No es necesario recordar una matanza de proporciones bíblicas para comprobar que ese tipo de violencia pertenece al huevo de la misma serpiente. Esa violencia obscena, salvaje, irracional. Que mata de forma gratuita, tanto con uranio enriquecido, como con gas lacrimógeno. Así falleció “Lolo” Regueiro, el hincha de Gimnasia Esgrima de La Plata, durante la represión del pasado jueves 6 de octubre por parte de la policía bonaerense. Esto nos permite descubrir el camino que hay entre un hecho menor y los grandes sucesos. Toda vez que transigimos con la violencia la banalizamos, y quedamos atrapados por su banalización. Es como se normalizan las exarcerbaciones de la violencia mínima, de perfil bajo, que las asumimos como parte aceptable de la condición humana. En realidad, es entonces cuando no nos asumimos: qué cuerpo de policía no guarda un cadáver en el armario por unas balas de goma, pensamos. Y así vamos tirando. Con esa violencia nuestra. La de siempre. La de toda la vida. Tan de casa. Tan ligera, de piel y huesos, de sangre y alma. Esa violencia que se construye, a menudo, con la ayuda de las herramientas más eficaces de los cuerpos de seguridad del Estado y de variados estamentos de la sociedad. La perplejidad que hoy sentimos deriva de nuestro optimismo ilustrado. De pensar que la realidad es un proceso imparable hacia cotas de un mayor desarrollo moral y ético.
A César Regueiro hay que recordarlo con todos los sentidos. Reflexionando sobre lo que tenemos frente a nosotros, y superponiendo nuestra visión subjetiva de la realidad con el propósito de construir un futuro más habitable que éste presente que nos ofrece innumerables razones para el desaliento. “Lolo” ya no está con nosotros. Se lo llevó la ira ciega y la sinrazón de la barbarie. Dicen, que su corazón dejó de latir. "El único problema de su corazón, es que era muy grande", expresaba su hermano.

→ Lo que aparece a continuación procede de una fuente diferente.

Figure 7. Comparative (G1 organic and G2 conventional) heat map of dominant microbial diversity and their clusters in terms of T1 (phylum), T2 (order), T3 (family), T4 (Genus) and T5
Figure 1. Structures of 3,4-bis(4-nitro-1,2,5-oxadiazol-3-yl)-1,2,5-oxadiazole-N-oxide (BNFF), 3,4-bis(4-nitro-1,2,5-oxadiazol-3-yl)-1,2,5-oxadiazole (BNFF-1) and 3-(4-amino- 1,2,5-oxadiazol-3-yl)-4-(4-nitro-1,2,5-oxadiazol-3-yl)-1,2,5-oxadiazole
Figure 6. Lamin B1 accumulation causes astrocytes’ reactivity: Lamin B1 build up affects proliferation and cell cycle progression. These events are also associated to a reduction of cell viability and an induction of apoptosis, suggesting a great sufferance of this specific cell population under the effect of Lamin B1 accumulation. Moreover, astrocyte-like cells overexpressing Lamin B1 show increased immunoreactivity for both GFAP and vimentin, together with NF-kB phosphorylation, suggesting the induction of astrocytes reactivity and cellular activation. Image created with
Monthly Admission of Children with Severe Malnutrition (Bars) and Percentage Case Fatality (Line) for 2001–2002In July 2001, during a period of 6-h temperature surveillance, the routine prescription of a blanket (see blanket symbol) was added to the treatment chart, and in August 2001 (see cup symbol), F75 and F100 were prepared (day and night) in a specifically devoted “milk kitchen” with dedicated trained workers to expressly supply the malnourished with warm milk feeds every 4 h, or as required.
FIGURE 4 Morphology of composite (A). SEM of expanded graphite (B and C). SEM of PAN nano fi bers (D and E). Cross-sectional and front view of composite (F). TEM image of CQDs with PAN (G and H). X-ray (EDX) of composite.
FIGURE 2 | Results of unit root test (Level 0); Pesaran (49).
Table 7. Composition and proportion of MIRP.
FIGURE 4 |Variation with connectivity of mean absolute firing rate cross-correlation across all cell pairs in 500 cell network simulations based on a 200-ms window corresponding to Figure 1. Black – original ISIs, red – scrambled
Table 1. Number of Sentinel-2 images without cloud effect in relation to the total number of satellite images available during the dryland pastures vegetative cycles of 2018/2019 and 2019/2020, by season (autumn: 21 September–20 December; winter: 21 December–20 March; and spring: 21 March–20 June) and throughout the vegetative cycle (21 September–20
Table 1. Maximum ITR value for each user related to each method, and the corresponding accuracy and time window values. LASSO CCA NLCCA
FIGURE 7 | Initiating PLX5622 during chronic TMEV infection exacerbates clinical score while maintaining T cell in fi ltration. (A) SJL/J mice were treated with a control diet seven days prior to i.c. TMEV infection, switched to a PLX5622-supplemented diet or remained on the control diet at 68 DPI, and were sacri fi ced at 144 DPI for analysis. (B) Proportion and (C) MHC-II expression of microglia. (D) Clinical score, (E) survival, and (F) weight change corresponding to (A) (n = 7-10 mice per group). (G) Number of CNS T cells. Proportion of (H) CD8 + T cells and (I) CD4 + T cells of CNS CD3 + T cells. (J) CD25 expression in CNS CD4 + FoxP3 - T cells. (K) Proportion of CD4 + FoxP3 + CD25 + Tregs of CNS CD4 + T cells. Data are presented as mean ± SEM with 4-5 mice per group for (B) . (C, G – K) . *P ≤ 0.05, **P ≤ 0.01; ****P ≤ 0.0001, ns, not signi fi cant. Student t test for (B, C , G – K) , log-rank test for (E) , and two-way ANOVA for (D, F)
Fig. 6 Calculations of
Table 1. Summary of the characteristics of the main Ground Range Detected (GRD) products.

Son tiempos de domesticar, uno a uno, esos dolores de tristeza desamparada, de los estragos de la muerte, de la soledad de las ausencias. La noche de represión en el Bosque dejó una herida abierta de desolación y muerte. Un desierto vacío, inmenso, de vidas quebradas, por una violencia banal, obtusa, de furia de perro lobo. Uno se imagina a “Lolo” protegiendo a sus nietas, en ese momento aciago donde la locura del mundo se puso a roturar. De aquello solo quedan sombras, y alguna emoción, de aliento hondo, que ensancha el mundo, para entenderlo mejor.
(*) Ex jugador de Vélez, y campeón del Mundo Tokio 1979.